Edit the records below from the line containing "(Thursday): end time?" down to the line containing "to 12:45 PM", both included: replace "Name" with "Identify" and leave everything else as it is.

[Extracted data entries]
━━━━━━━━

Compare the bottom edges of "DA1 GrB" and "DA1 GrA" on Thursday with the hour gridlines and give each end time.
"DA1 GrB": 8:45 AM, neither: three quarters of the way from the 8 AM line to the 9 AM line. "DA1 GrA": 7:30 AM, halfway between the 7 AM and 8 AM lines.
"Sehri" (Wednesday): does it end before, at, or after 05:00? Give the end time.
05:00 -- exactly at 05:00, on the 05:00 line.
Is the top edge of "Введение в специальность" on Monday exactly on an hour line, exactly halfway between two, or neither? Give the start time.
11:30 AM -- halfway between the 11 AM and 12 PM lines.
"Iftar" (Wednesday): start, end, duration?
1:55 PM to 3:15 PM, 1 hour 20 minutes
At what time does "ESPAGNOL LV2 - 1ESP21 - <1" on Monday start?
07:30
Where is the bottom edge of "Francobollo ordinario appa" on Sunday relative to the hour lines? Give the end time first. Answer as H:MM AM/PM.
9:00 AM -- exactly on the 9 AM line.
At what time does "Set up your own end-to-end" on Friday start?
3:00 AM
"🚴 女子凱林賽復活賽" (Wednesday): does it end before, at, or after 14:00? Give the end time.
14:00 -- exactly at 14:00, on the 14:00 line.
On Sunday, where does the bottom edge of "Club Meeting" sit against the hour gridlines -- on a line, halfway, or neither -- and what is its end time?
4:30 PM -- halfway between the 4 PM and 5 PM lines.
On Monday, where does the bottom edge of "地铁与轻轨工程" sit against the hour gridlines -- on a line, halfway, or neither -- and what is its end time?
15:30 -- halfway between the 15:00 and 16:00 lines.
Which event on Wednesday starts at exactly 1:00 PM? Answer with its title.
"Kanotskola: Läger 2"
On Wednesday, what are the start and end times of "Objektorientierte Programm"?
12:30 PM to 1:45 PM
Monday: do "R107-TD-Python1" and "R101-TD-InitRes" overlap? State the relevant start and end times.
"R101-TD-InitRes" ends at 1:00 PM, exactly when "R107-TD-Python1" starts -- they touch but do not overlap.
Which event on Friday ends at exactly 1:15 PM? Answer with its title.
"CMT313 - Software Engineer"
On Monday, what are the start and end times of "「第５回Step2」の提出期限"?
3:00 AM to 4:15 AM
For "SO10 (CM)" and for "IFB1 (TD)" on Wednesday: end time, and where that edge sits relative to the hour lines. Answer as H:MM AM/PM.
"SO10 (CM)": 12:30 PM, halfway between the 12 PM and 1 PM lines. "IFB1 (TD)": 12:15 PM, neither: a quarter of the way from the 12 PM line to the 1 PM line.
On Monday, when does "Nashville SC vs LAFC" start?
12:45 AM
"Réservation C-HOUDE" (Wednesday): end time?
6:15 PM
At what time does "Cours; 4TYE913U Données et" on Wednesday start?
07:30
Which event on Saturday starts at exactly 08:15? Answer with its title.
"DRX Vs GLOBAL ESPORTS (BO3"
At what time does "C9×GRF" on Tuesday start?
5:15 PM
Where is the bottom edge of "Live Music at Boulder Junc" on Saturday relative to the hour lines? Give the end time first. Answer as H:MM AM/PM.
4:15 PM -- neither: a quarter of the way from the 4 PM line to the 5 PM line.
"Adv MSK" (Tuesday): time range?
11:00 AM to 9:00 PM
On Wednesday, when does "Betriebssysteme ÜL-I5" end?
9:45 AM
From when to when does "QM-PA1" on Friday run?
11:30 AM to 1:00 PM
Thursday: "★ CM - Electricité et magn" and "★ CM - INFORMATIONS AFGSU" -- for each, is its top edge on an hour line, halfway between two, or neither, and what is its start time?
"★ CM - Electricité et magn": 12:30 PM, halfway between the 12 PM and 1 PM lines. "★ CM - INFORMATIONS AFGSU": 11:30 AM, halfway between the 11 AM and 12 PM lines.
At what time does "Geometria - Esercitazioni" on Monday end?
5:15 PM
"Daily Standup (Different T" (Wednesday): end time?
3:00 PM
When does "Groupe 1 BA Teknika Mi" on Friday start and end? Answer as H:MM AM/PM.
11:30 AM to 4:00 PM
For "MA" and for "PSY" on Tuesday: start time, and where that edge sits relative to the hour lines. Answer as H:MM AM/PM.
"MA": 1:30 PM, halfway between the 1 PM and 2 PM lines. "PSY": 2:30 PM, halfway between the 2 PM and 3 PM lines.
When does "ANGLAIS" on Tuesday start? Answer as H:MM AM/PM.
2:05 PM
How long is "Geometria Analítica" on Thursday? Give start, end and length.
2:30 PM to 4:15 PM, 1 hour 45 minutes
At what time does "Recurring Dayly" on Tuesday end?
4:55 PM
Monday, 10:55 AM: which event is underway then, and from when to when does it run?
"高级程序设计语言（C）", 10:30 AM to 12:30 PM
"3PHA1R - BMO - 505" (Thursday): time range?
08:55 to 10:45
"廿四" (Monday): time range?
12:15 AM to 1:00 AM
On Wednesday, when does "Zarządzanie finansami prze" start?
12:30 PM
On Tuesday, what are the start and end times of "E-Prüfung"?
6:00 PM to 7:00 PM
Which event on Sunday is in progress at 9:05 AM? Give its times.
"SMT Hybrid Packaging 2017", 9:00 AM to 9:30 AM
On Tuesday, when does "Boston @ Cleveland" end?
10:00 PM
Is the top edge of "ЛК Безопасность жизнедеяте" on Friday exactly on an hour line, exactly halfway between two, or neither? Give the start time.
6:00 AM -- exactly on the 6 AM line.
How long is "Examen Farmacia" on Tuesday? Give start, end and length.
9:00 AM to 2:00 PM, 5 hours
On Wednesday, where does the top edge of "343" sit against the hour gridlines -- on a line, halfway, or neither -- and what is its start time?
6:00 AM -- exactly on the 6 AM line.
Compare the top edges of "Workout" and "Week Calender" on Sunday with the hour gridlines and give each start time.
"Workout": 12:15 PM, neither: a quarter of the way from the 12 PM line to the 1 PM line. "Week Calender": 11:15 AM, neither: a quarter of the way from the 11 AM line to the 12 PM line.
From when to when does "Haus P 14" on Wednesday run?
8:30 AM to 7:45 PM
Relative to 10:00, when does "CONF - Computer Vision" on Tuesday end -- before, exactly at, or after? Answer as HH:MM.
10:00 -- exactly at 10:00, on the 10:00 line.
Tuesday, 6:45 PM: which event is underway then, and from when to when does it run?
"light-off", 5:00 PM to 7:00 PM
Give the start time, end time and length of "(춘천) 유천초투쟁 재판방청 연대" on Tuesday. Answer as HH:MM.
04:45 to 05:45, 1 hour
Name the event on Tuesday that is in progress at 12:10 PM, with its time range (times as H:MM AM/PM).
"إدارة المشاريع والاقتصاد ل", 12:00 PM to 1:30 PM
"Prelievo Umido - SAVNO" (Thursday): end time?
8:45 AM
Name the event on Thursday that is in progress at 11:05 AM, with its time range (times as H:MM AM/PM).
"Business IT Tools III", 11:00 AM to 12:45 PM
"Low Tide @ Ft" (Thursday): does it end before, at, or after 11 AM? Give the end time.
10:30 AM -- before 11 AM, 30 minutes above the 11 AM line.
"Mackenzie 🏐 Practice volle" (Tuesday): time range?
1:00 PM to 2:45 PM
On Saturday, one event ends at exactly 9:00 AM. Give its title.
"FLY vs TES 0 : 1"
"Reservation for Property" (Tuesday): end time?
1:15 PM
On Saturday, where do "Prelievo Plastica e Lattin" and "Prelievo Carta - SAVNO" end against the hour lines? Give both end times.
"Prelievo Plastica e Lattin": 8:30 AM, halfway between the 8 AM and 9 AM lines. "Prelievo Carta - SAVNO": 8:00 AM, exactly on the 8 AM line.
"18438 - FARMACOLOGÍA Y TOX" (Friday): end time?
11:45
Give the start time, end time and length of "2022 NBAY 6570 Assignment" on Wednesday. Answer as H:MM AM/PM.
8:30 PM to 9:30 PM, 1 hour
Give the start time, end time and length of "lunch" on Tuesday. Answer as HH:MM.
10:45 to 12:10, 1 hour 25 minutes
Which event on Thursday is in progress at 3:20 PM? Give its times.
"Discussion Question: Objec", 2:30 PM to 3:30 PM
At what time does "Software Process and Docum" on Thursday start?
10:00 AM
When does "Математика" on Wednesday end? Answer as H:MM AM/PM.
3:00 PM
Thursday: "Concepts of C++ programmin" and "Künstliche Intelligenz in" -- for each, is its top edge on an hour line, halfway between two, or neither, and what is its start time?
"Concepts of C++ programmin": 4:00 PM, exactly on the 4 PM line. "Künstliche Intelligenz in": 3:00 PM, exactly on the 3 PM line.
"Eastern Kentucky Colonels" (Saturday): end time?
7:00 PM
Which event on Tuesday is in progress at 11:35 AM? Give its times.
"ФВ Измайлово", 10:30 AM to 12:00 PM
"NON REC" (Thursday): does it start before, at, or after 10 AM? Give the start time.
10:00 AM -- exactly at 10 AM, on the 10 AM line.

━━━━━━━━

__OUTPUT BELOW__.
"Prelievo Umido - SAVNO" (Thursday): end time?
8:45 AM
Identify the event on Thursday that is in progress at 11:05 AM, with its time range (times as H:MM AM/PM).
"Business IT Tools III", 11:00 AM to 12:45 PM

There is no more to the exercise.